Mira, yo no te voy a contradecir en eso.
I'm not going to contradict you on that.
La historia española del siglo XX me hace muy poco proclive a confiar ciegamente en el Estado con ese nivel de información.
Spain's twentieth-century history makes me very reluctant to trust the state blindly with that level of information.
Mi padre contaba que durante el franquismo la gente guardaba dinero en efectivo precisamente porque era la única forma de tener algo que el Estado no podía rastrear ni confiscar fácilmente.
My father used to say that during the Franco era people kept cash precisely because it was the only thing the state couldn't easily track or confiscate.

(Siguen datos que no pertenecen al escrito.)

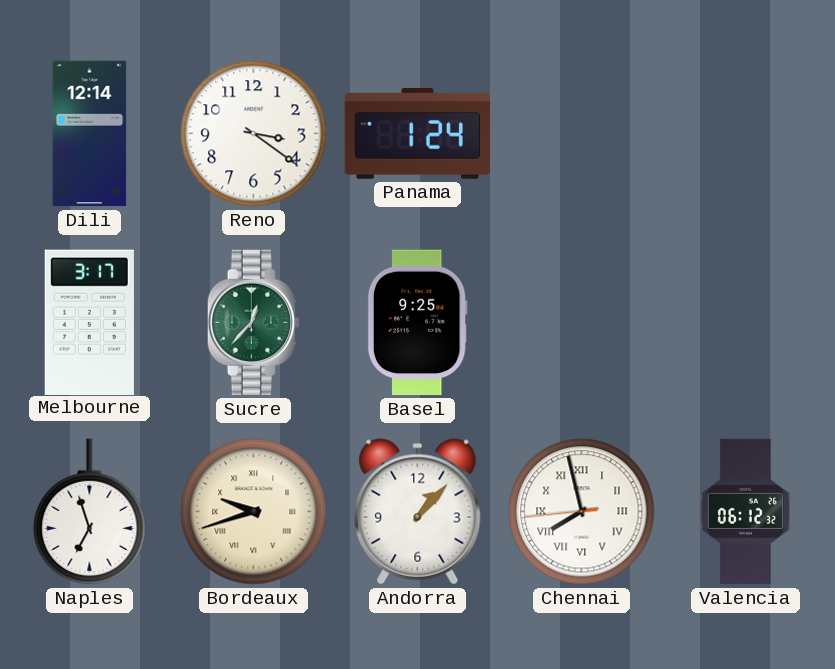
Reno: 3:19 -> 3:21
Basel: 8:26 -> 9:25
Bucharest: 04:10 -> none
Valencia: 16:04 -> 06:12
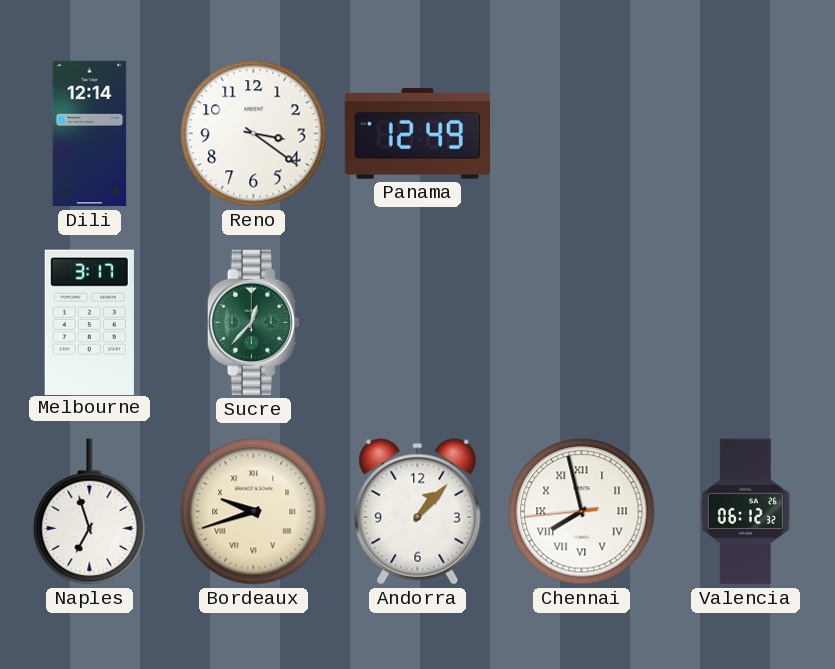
Panama: 1:24 -> 12:49
Basel: 9:25 -> none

No, you're absolutely right about that, and it's a reminder that this isn't an abstract debate.
The specific design choices made in a CBDC, whether it's traceable, whether there are holding limits, whether it can be programmed to expire, those choices have real consequences for real people in real political situations.
La verdad es que el concepto que más me inquieta de todo este debate es el del dinero programable.

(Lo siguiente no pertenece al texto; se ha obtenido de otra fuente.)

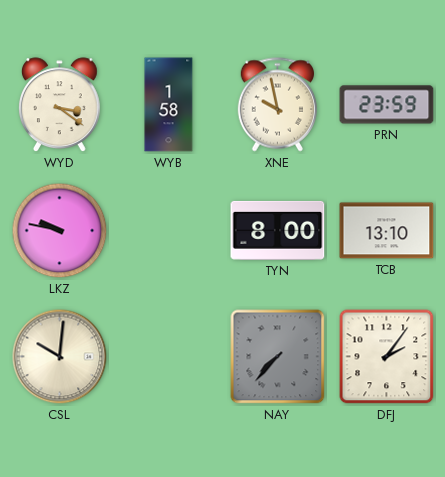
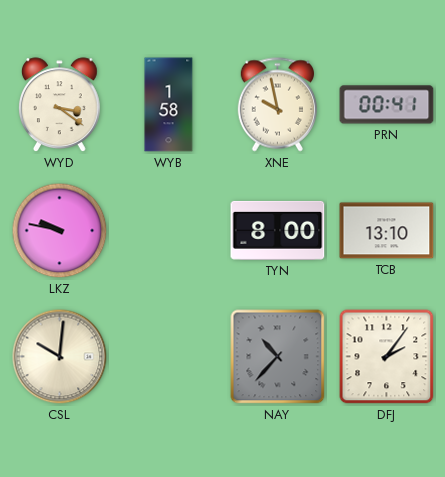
PRN: 23:59 -> 00:41
NAY: 7:37 -> 10:37
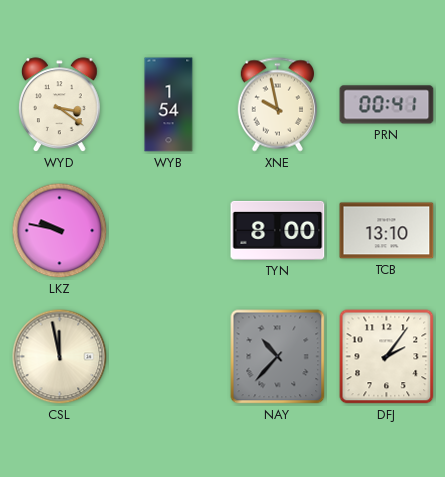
WYB: 1:58 -> 1:54
CSL: 10:01 -> 11:58
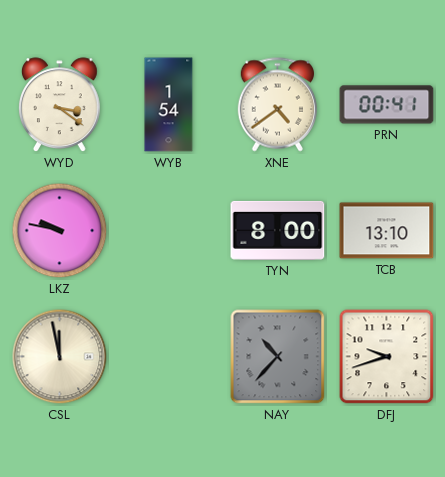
XNE: 9:58 -> 4:39
DFJ: 2:06 -> 9:42
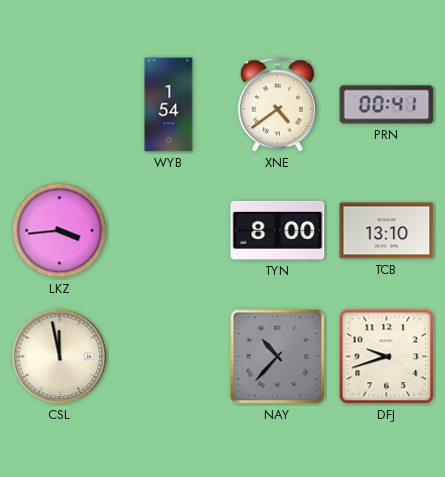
WYD: 3:21 -> none
LKZ: 9:47 -> 3:44
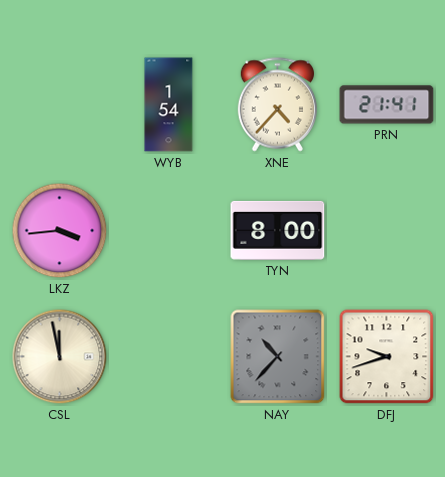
XNE: 4:39 -> 4:37
PRN: 00:41 -> 21:41
TCB: 13:10 -> none
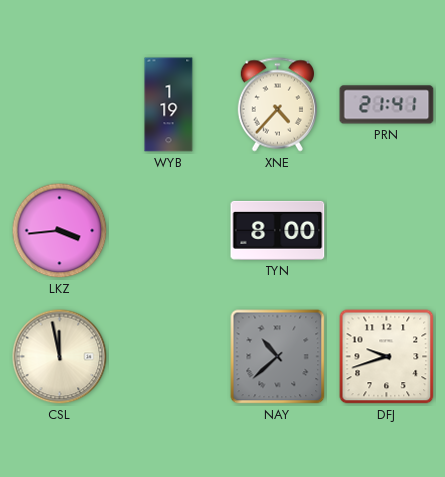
WYB: 1:54 -> 1:19
NAY: 10:37 -> 10:38
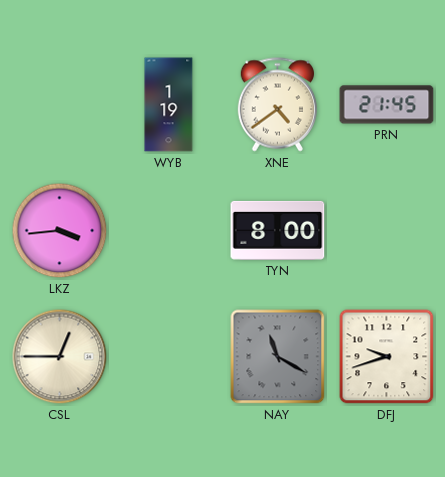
XNE: 4:37 -> 4:39
PRN: 21:41 -> 21:45
CSL: 11:58 -> 12:45
NAY: 10:38 -> 11:20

Honestly, the concept that worries me most in this whole debate is programmable money.
La idea de que el dinero pueda llevar instrucciones incorporadas sobre cómo, cuándo y dónde puede gastarse.
The idea that money could carry built-in instructions about how, when, and where it can be spent.
Técnicamente es posible, y en manos de un gobierno autoritario sería una herramienta de control social sin precedentes históricos.
Technically it's possible, and in the hands of an authoritarian government it would be an unprecedented tool of social control.
Programmable money.
So imagine a government issues you a welfare payment in digital currency that can only be spent on food and medicine, not alcohol, not cigarettes, not gambling.
Sounds almost reasonable on the surface, right?
Except you've just handed the state the ability to define what is and isn't an acceptable purchase.
Es que eso no es hipotético, Fletcher.
That's not hypothetical, Fletcher.
China ya ha experimentado con cupones digitales de consumo que caducaban si no se gastaban en determinado plazo para estimular la economía local.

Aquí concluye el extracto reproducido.